How One Squirrel Taught Us a Surprising Amount about Insurance Investigation Lessons Learned from the Iowa Supreme Court

Feb 28, 2019 Published Article

A recent decision issued by the Iowa Supreme Court, City of West Liberty, Iowa v. Employers Mutual Casualty Company, highlights the importance for a policyholder to investigate a loss fully so that a wide range of evidence can be gathered and presented to show why there is coverage.  The facts of City of West Liberty are a little unusual, but its lesson is not limited to Iowa insurance law; the issues litigated in this case show the value of investigating what caused a loss regardless of whether the loss occurred in California, Iowa, or elsewhere.

Background on the Case

City of West Liberty involved an insurance coverage dispute between a municipality owned electrical power plant and its insurance company.  The dispute arose from a single adventurous squirrel who climbed onto an outdoor electrical transformer, touching two different parts of the power plant: a portion of the steel frame and a bare cable clamp.  In doing so, the squirrel created a “conductive path,” in the words of the Iowa Supreme Court, between the high voltage clamp and the grounded frame.  The path, once created, caused significant damage to the transformer and other electrical equipment at the city’s power plant.

The city submitted a claim for the resulting damage, but the insurance company denied it. The insurer denied based on an exclusion in the insurance policy for property damage “caused by arcing or by electrical currents other than lightning.”  According to the insurance company, the squirrel had no role in causing the damage; all of the damage resulted from arcing, which was excluded from coverage. The ensuing lawsuit focused upon whether the squirrel had a role in causing the damage.  If yes, then there would be coverage according to Iowa insurance law; when a loss results from two causes, one of which is covered and the other is not, then there is coverage if the loss occurs from the covered cause.  Due to this legal standard, the city contended that, apart from the arcing causing any damage, the squirrel caused the damage too.  Because the insurance policy provided protection against mischievous actions performed by squirrels, the city contended that it was entitled to coverage, even if the excluded arcing contributed to the same damage too.  Unfortunately, for the city, the Iowa Supreme Court rejected that argument, finding instead that the property damage resulted only from the arcing, which was excluded from coverage.  In reaching its conclusion, the court absolved the squirrel of any wrongdoing, finding that it did not cause any of the property damage.

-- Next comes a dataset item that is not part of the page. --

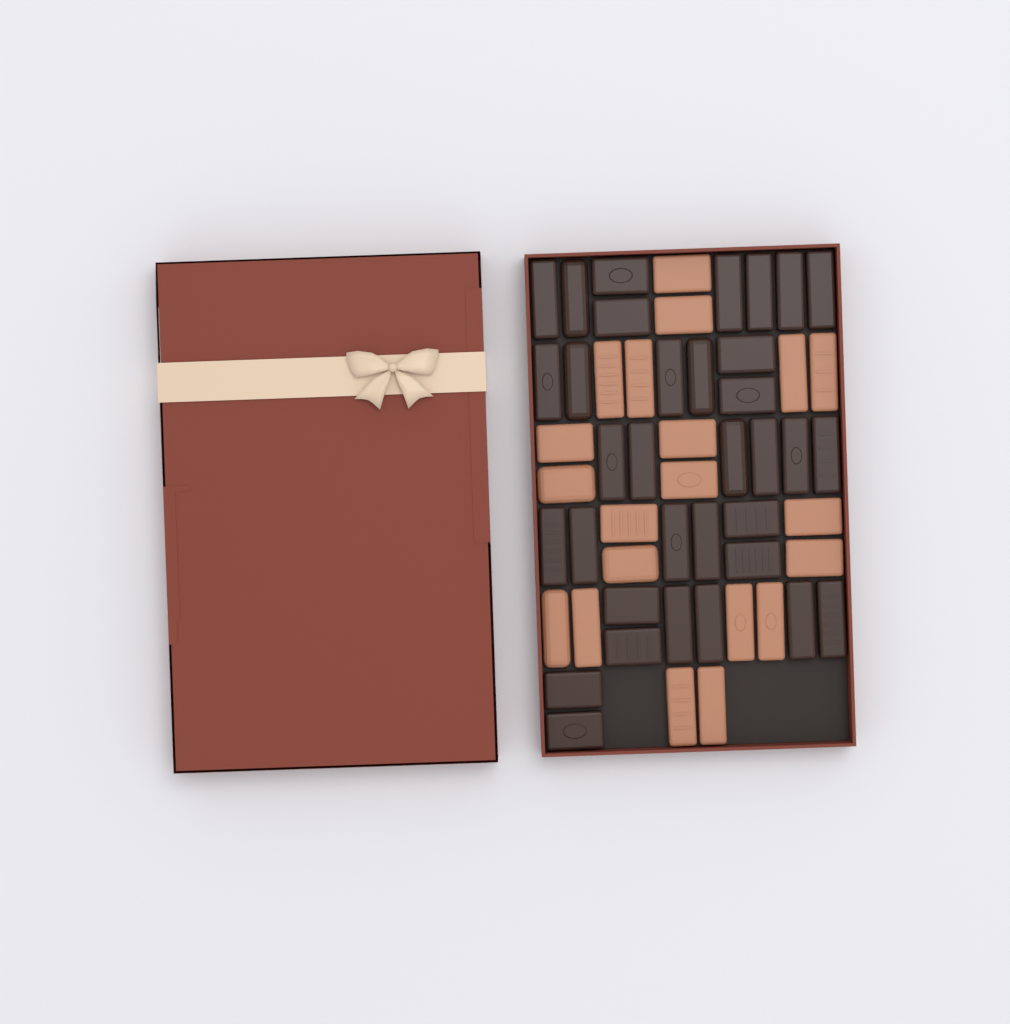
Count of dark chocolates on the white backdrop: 34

Framing Your Position – Understanding Exactly What Happened to Protect Your Coverage

While there were several shortcomings with the rationale of the Iowa Supreme Court’s decisions, this case highlights the importance of:

  1. Investigating what caused a loss; and
  2. Understanding the applicable insurance law in analyzing an insurance policy for coverage for a loss resulting from multiple events interacting together.

Some losses could be relatively straightforward to investigate and understand what happened.  However, some losses are more complex, requiring the policyholder to spend time and effort to understand what happened and when.  A loss that might appear, at first glance, to be caused by a single event could, in fact, be caused by multiple events.  While the scope of coverage will depend on the applicable law and the wording of a specific insurance policy, when multiple events interact to cause a loss, a policyholder will typically only need to show that one of those events are covered to secure the promised insurance coverage protection.

Opening the Door for Discovery

In the City of West Liberty case, for example, there was some evidence that the equipment touched by the squirrel should have had a protective cover over it, but that the cover was missing when the squirrel made contact.  Why was this protective cover missing?  An investigation into why that cover was missing, and how did the missing protective cover contribute to the property damage, might have led to the discovery of additional facts which could have shown that the damage did not result only from arcing, as the insurance company contended.  There are other unanswered questions too, such as how did the squirrel get onto the equipment in the first instance and why was the squirrel even there.  Understanding the how and why of the squirrel being on top of the equipment might have led to the discovery of additional facts that could have shown that the property damage to the power plant resulted from a series of events that the squirrel started.

Investigate, Investigate, Investigate

While an investigation into a loss by a policyholder can seem unnecessary, the City of West Liberty case reminds us of the value of doing an investigation.  Too often, unfortunately, some insurance companies will conduct a result-orientated investigation designed to focus only on those facts supporting the conclusion that there is not coverage, rather than taking a more holistic approach to the investigation, the result of such can be the discovery of facts showing that there is coverage.  It is important for any business that has suffered a loss to remember that there can be value investigating what caused a loss and not just assuming that the insurance company’s investigation will be sufficient.  This investigation can be significant, whether to show that a covered cause was a factor in the loss (as required in some jurisdiction) or the “effective proximate cause” (as required in others).  Ultimately, a policyholder’s own investigation can be of great assistance in cases where an insurer focuses only on a “non-covered” cause of a loss.